Records for this task

....................

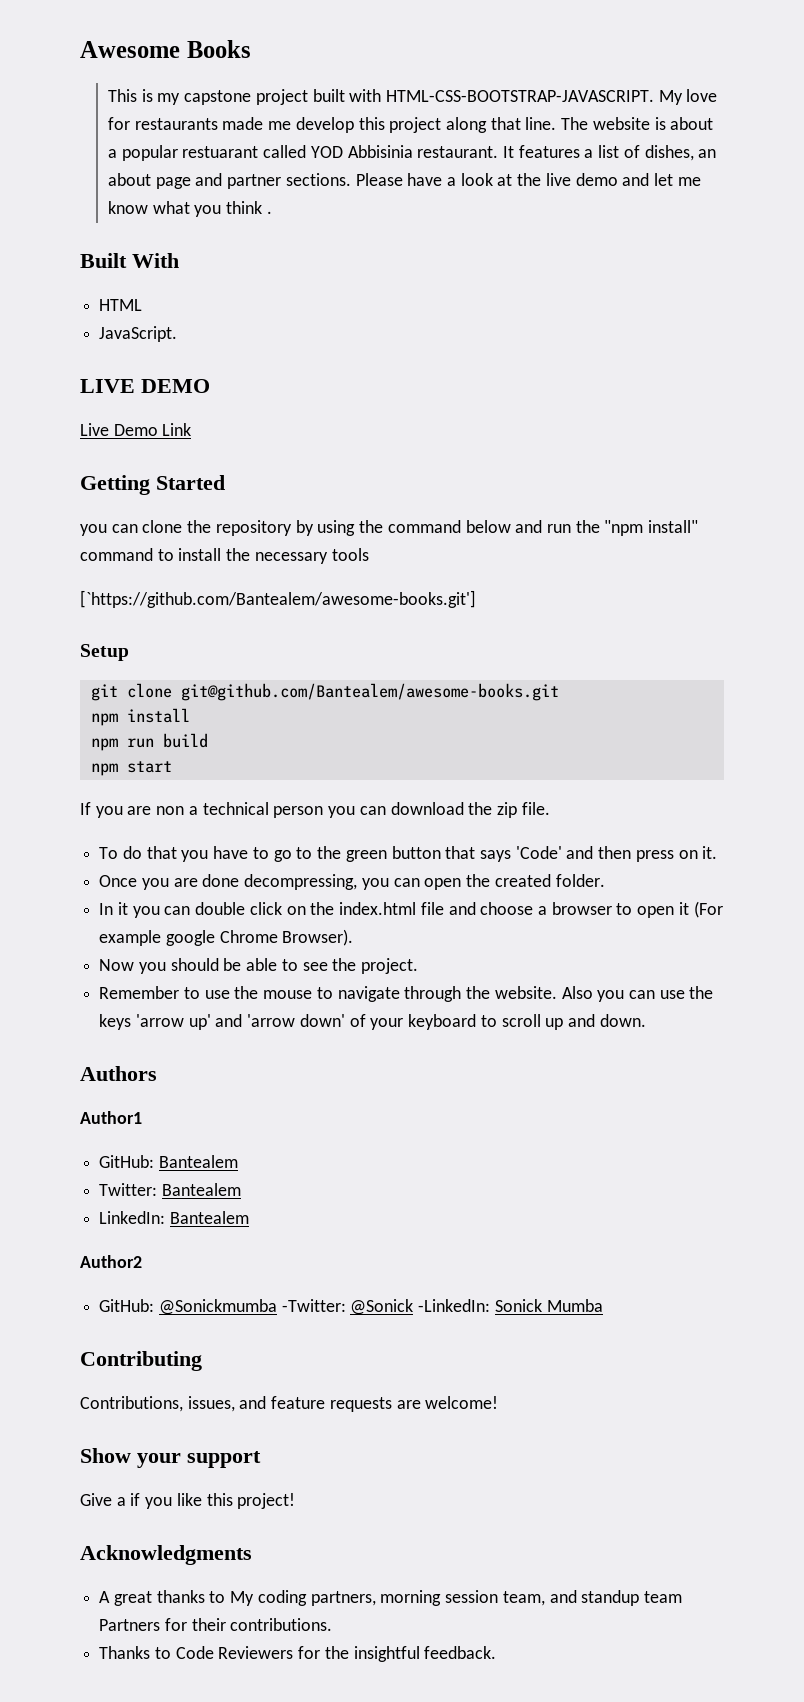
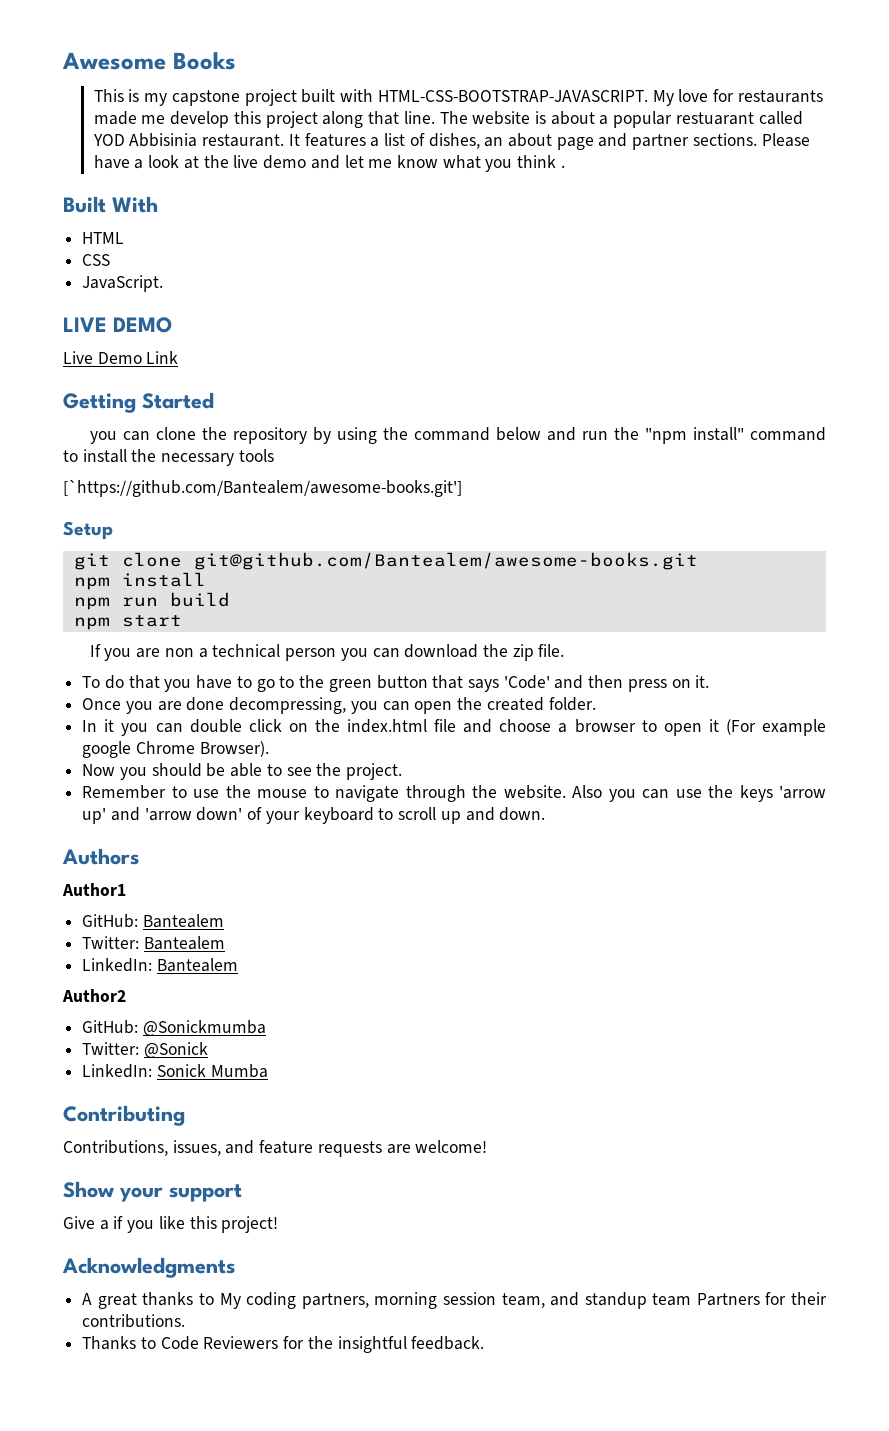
(143, 305) none -> [82,254,111,266] // CSS
[281,1299,346,1312] -Twitter: -> [82,1042,140,1055] // Twitter:
[418,1299,491,1312] -LinkedIn: -> [82,1064,153,1078] // LinkedIn:

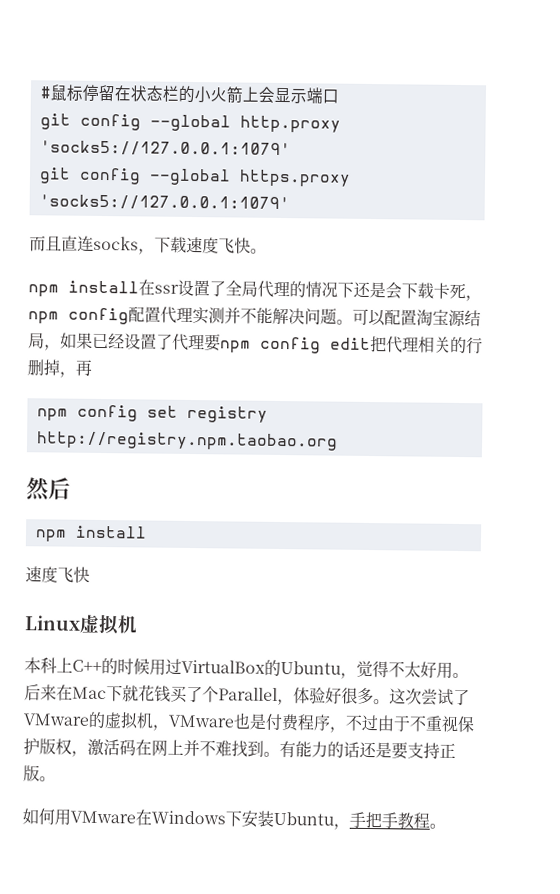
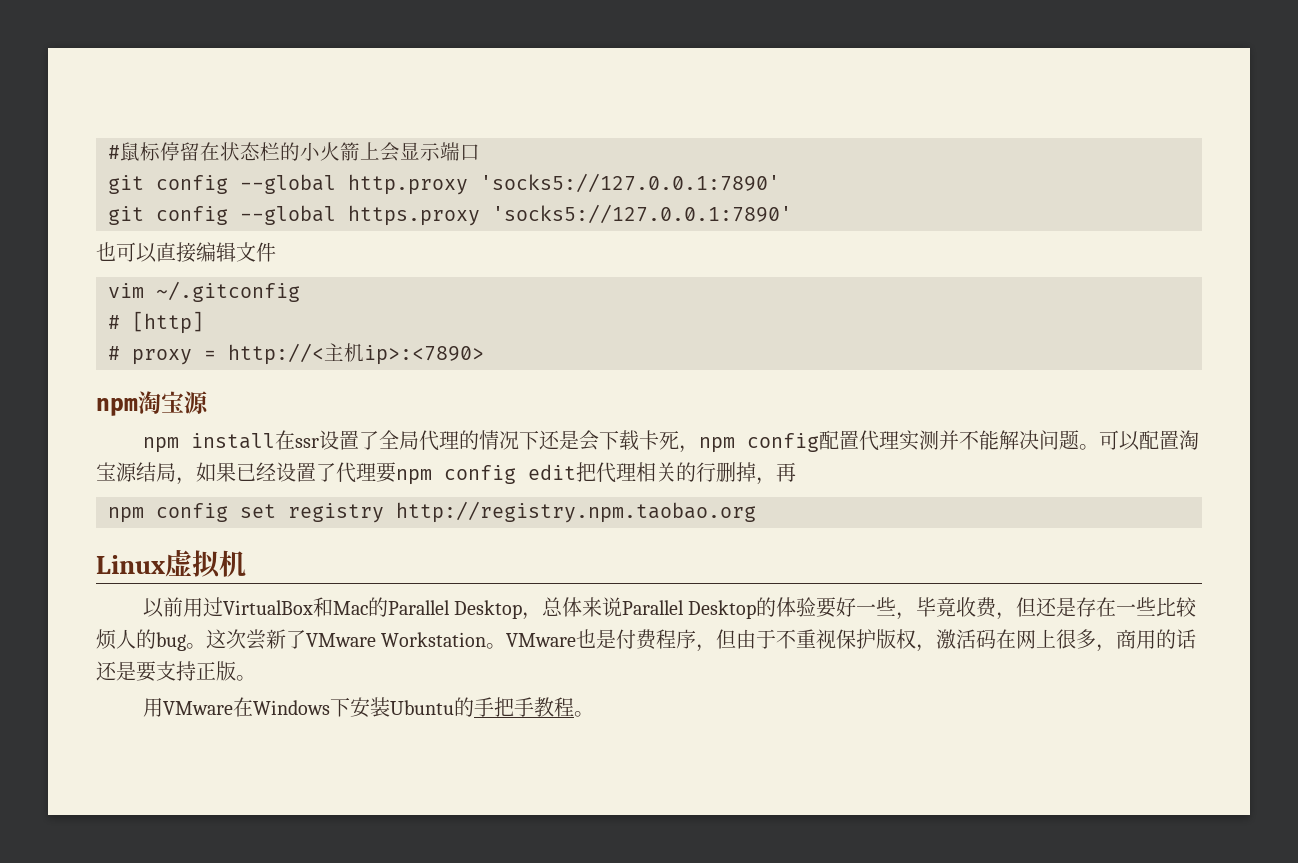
[39,140,291,158] 'socks5://127.0.0.1:1079' -> [480,173,780,193] 'socks5://127.0.0.1:7890'
[38,194,290,212] [29,235,267,255] 'socks5://127.0.0.1:1079' // 而且直连socks，下载速度飞快。 -> [492,204,792,224] [96,242,276,263] [108,281,300,302] [108,311,204,334] [108,343,484,365] [96,391,209,416] 'socks5://127.0.0.1:7890' // 也可以直接编辑文件 // vim ~/.gitconfig // # [http] // # proxy = http://<主机ip>:<7890> // npm淘宝源
[26,477,71,502] [34,525,147,542] [25,566,90,583] [24,614,138,635] [24,657,469,679] [24,684,470,706] [23,711,169,731] 然后 // npm install // 速度飞快 // Linux虚拟机 // 本科上C++的时候用过VirtualBox的Ubuntu，觉得不太好用。后来在Mac下就花钱买了个Parallel，体验好很多。这次尝试了VMware的虚拟机， -> [96,549,246,578] [142,597,1198,620] [96,629,507,651] Linux虚拟机 // 以前用过VirtualBox和Mac的Parallel Desktop，总体来说Parallel Desktop的体验要好一些，毕竟收费，但还是存在一些比较烦人的bug。这次尝新了VMware Workstation。
[345,714,379,732] 不过 -> [716,629,737,649] 但
[183,739,328,758] 并不难找到。有能力 -> [1056,629,1157,652] 很多，商用
[22,808,55,825] 如何 -> (256, 678) none
[333,823,350,830] ， -> [453,697,474,717] 的

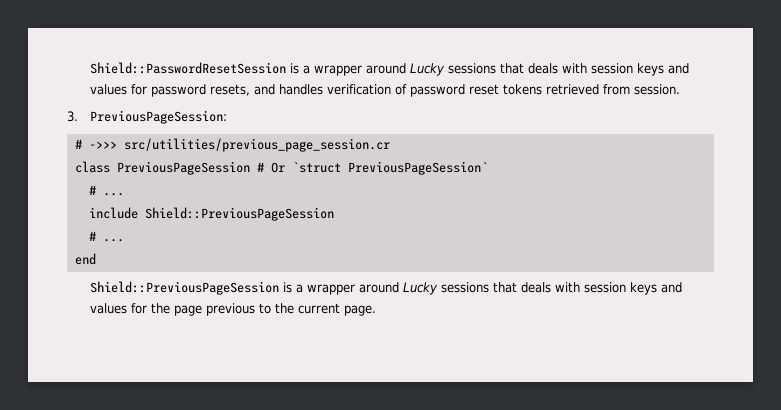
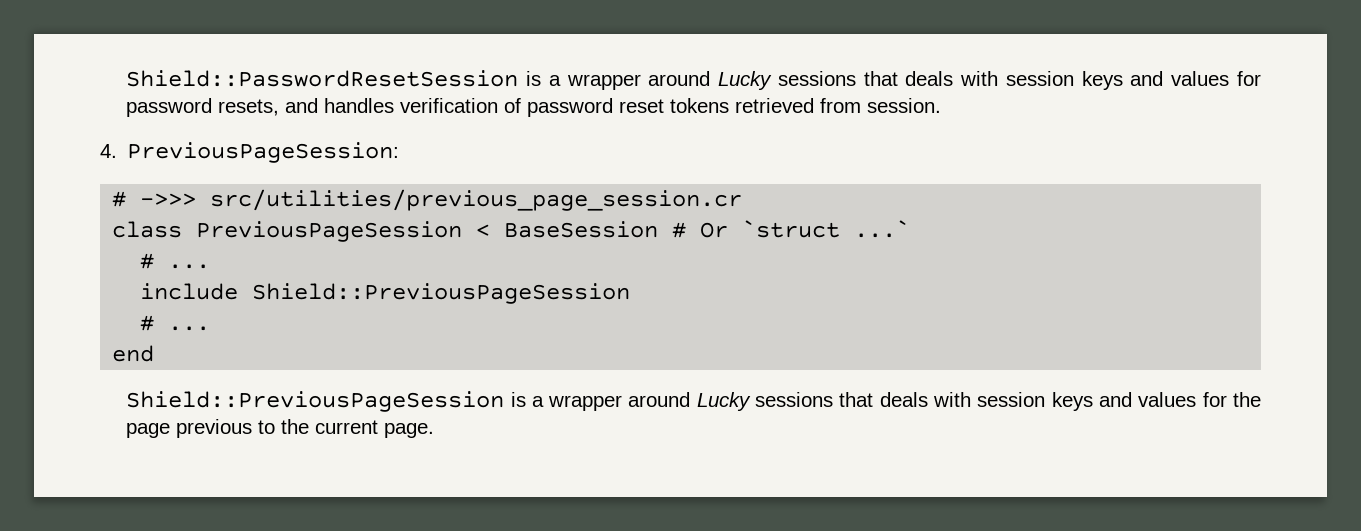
[67,111,78,122] 3. -> [100,144,117,158] 4.
(250, 168) none -> [476,221,659,238] < BaseSession
[347,161,488,175] PreviousPageSession` -> [854,220,911,238] ...`

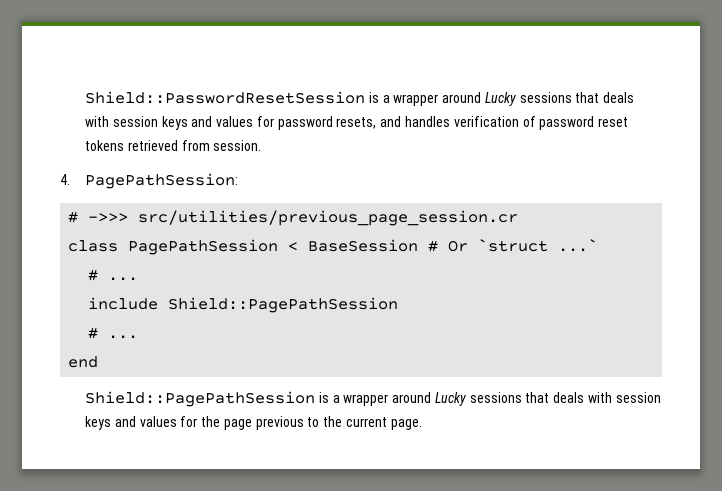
[127,142,400,163] PreviousPageSession: -> [85,173,239,189] PagePathSession:
[196,221,463,242] PreviousPageSession -> [128,239,279,255] PagePathSession
[252,283,631,304] Shield::PreviousPageSession -> [168,297,399,313] Shield::PagePathSession
[126,391,505,412] Shield::PreviousPageSession -> [85,391,316,407] Shield::PagePathSession

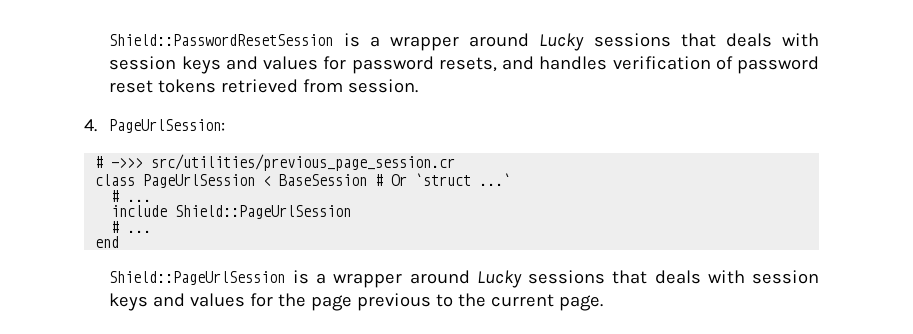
[85,173,239,189] PagePathSession: -> [109,119,226,133] PageUrlSession:
[128,239,279,255] PagePathSession -> [143,174,256,188] PageUrlSession
[168,297,399,313] Shield::PagePathSession -> [175,205,352,219] Shield::PageUrlSession
[85,391,316,407] Shield::PagePathSession -> [109,271,286,285] Shield::PageUrlSession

....................

Task item
Print out every entry above without changing a word, and leave out the pictures.

Exercise answer
(143, 305) none -> [82,254,111,266] // CSS
[281,1299,346,1312] -Twitter: -> [82,1042,140,1055] // Twitter:
[418,1299,491,1312] -LinkedIn: -> [82,1064,153,1078] // LinkedIn:

[39,140,291,158] 'socks5://127.0.0.1:1079' -> [480,173,780,193] 'socks5://127.0.0.1:7890'
[38,194,290,212] [29,235,267,255] 'socks5://127.0.0.1:1079' // 而且直连socks，下载速度飞快。 -> [492,204,792,224] [96,242,276,263] [108,281,300,302] [108,311,204,334] [108,343,484,365] [96,391,209,416] 'socks5://127.0.0.1:7890' // 也可以直接编辑文件 // vim ~/.gitconfig // # [http] // # proxy = http://<主机ip>:<7890> // npm淘宝源
[26,477,71,502] [34,525,147,542] [25,566,90,583] [24,614,138,635] [24,657,469,679] [24,684,470,706] [23,711,169,731] 然后 // npm install // 速度飞快 // Linux虚拟机 // 本科上C++的时候用过VirtualBox的Ubuntu，觉得不太好用。后来在Mac下就花钱买了个Parallel，体验好很多。这次尝试了VMware的虚拟机， -> [96,549,246,578] [142,597,1198,620] [96,629,507,651] Linux虚拟机 // 以前用过VirtualBox和Mac的Parallel Desktop，总体来说Parallel Desktop的体验要好一些，毕竟收费，但还是存在一些比较烦人的bug。这次尝新了VMware Workstation。
[345,714,379,732] 不过 -> [716,629,737,649] 但
[183,739,328,758] 并不难找到。有能力 -> [1056,629,1157,652] 很多，商用
[22,808,55,825] 如何 -> (256, 678) none
[333,823,350,830] ， -> [453,697,474,717] 的

[67,111,78,122] 3. -> [100,144,117,158] 4.
(250, 168) none -> [476,221,659,238] < BaseSession
[347,161,488,175] PreviousPageSession` -> [854,220,911,238] ...`

[127,142,400,163] PreviousPageSession: -> [85,173,239,189] PagePathSession:
[196,221,463,242] PreviousPageSession -> [128,239,279,255] PagePathSession
[252,283,631,304] Shield::PreviousPageSession -> [168,297,399,313] Shield::PagePathSession
[126,391,505,412] Shield::PreviousPageSession -> [85,391,316,407] Shield::PagePathSession

[85,173,239,189] PagePathSession: -> [109,119,226,133] PageUrlSession:
[128,239,279,255] PagePathSession -> [143,174,256,188] PageUrlSession
[168,297,399,313] Shield::PagePathSession -> [175,205,352,219] Shield::PageUrlSession
[85,391,316,407] Shield::PagePathSession -> [109,271,286,285] Shield::PageUrlSession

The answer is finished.